I've tried the "character's wouldn't have the skills or time or instruments to map" method - that was a quick way to suck the fun out of a session!

How about drawing the map on a computer and revealing it to the players one room at a time - technology can solve every problem... until the players go off piste and you have to improvise an encounter.

So in the end I decided I wanted:
  • the physical process of mapping should not detract from the game
  • should not have to spend hours of my life prepping sessions
  • be able to improvise new maps on the fly
  • have the same system for dungeons, towns, and wilderness
  • have the same system for purchased modules and home-grown adventures
  • have the same system for floor plans, side-elevation maps, and isometric maps
And finally, but far from the least important
  • If the map is cool then the player's map should be cool
One day I bought some thin paper you could overlay over a map and trace through it. As we adventured I would pick up their map, put it over mine, draw on whatever extra was needed whilst describing what they saw and put it back down. One minor but important detail is that I keep the paper the same way up as my map, that is for them the map is the other way up, else I find it really confusing!

I have never looked back!

Here are some examples from our Star Frontiers campaign.

First a spacestation map, and the player's traced map:

DM's Map
Partial Tracing for Players
Here is an isometric map of a compound:


2 comments:

  1. I really like the isometric map of Slave City One. I might just have to make a version of that for the Frontier Explorer. Very cool.

    ReplyDelete
    Replies
    1. Glad you liked the map. If you put something in Frontier Explorer please mention my blog :-)

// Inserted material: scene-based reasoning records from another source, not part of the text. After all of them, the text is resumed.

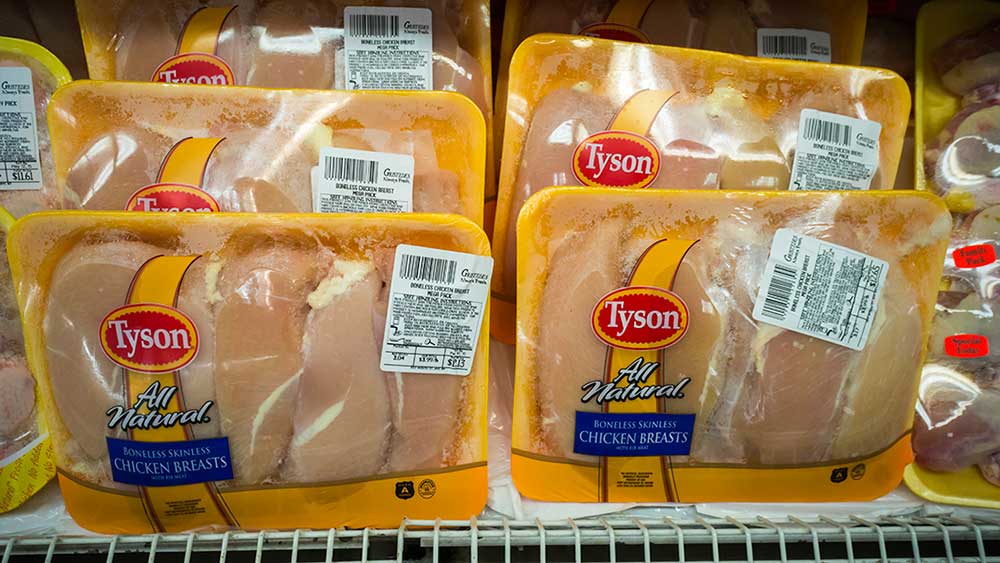
Locate an element on the screen. shelve is located at coordinates (531, 537).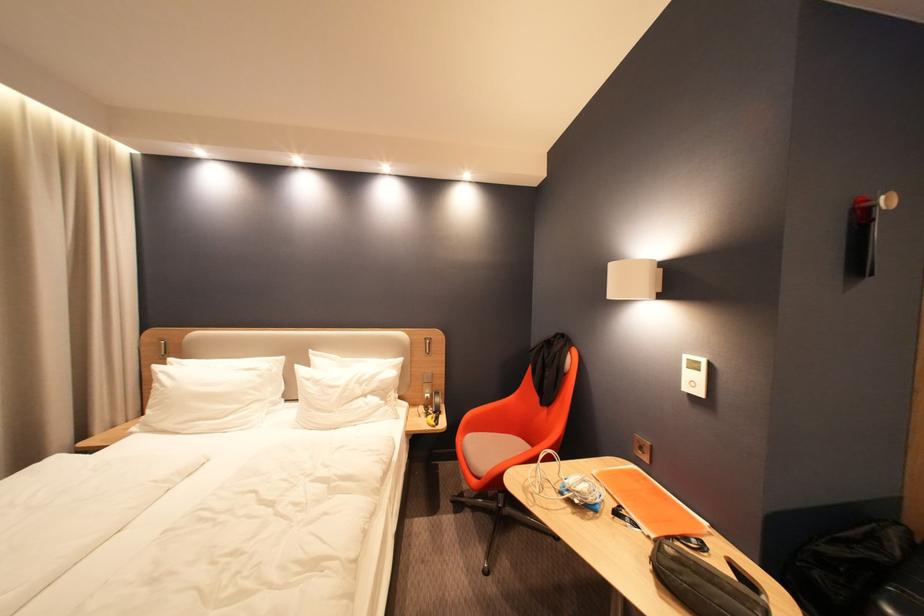
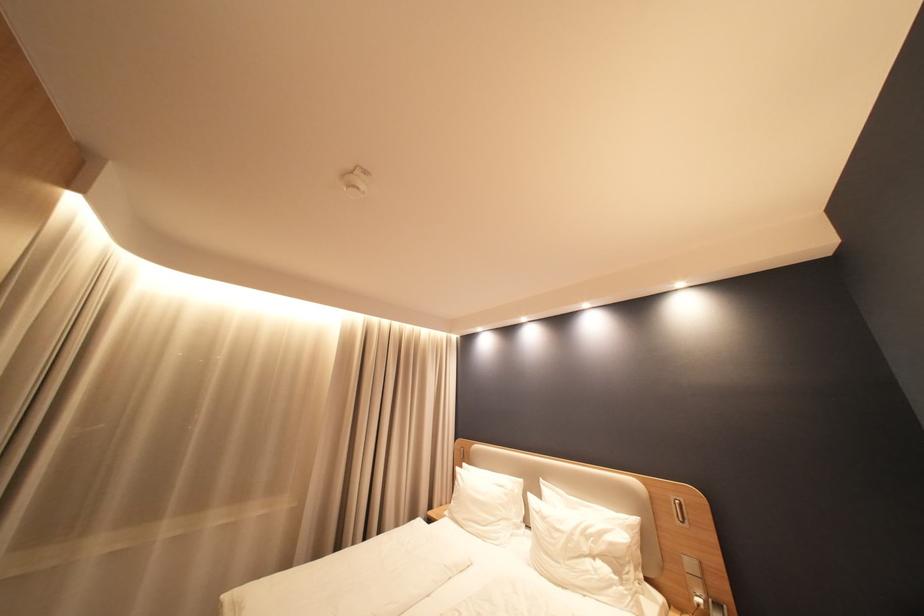
Where in the second image is the point corresponding to point 432,387 from the first image?

(696, 578)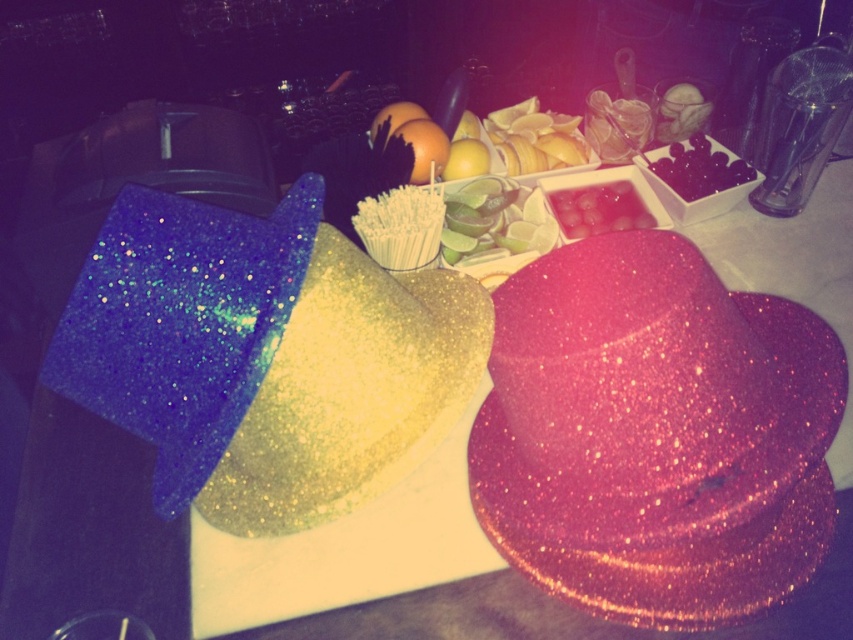
Question: Does pink glittery hat at center appear over pink glittery watermelon at center?

Choices:
 (A) no
 (B) yes

Answer: (A)

Question: Does pink glittery hat at center appear over black glossy grapes at upper right?

Choices:
 (A) yes
 (B) no

Answer: (B)

Question: Which object is closer to the camera taking this photo?

Choices:
 (A) pink glittery hat at center
 (B) pink glittery watermelon at center

Answer: (A)

Question: Which of the following is the farthest from the observer?

Choices:
 (A) (688, 144)
 (B) (607, 196)
 (C) (761, 544)

Answer: (A)

Question: Which point is farther to the camera?

Choices:
 (A) black glossy grapes at upper right
 (B) pink glittery watermelon at center
 (C) green matte lime at center

Answer: (A)

Question: Is green matte lime at center wider than pink glittery watermelon at center?

Choices:
 (A) no
 (B) yes

Answer: (B)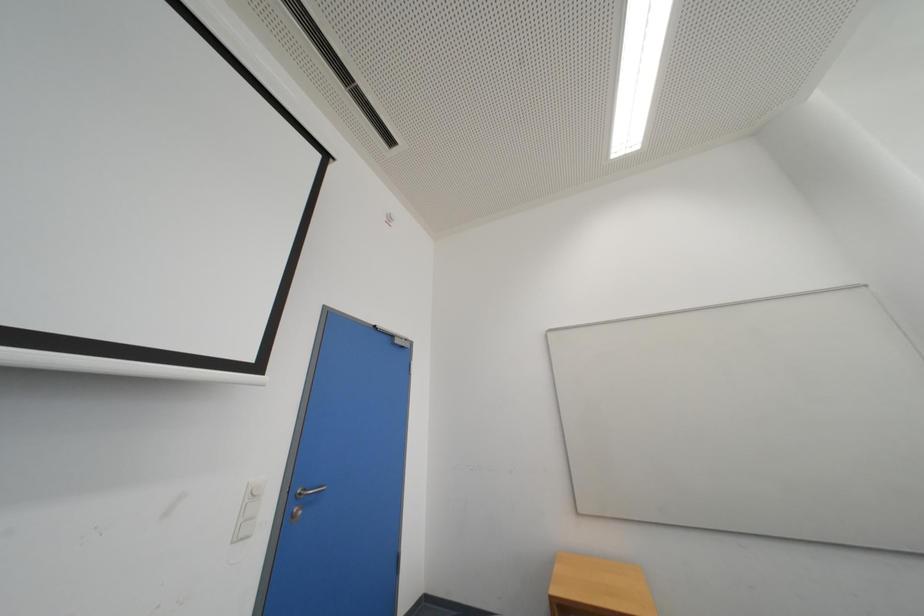
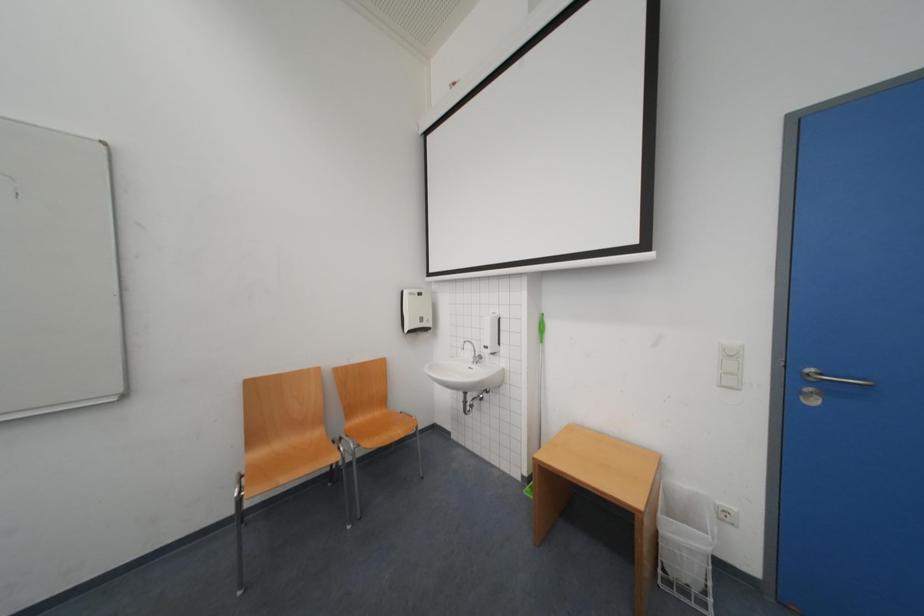
Question: The camera is either moving clockwise (left) or counter-clockwise (right) around the object. The first image is from the beginning of the video and the second image is from the end. Is the camera moving left or right when shooting the video?

Choices:
 (A) Left
 (B) Right

Answer: (B)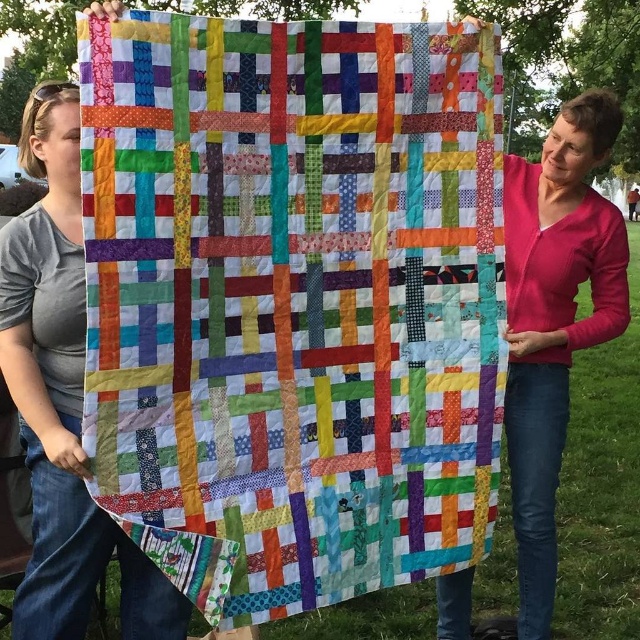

      The skill system I'll be posting in a week or two has its origins in an alternative Star Frontiers skill system, and I plan on posting that as well.

      The other map is also from our Volturnus campaign replacing the lame box text at the end of the last module. After infiltrating and sabotaging the Sathar ship (a long story involving hacking the computer system to redirect the poison destined for Volturnus into the air suply) they ended up stranded in space with their only chance of survival a derelict space station. After docking they find an alien creature has made a hole in the hull and broken in (hence the sections marked vacuum) and is feeding on the Eorna eggs. It’s basically the old Dr Who story “The Ark In Space”. Google that to see what the space station looks like – the central bit is a long crawl space up and down with eggs arranged all around.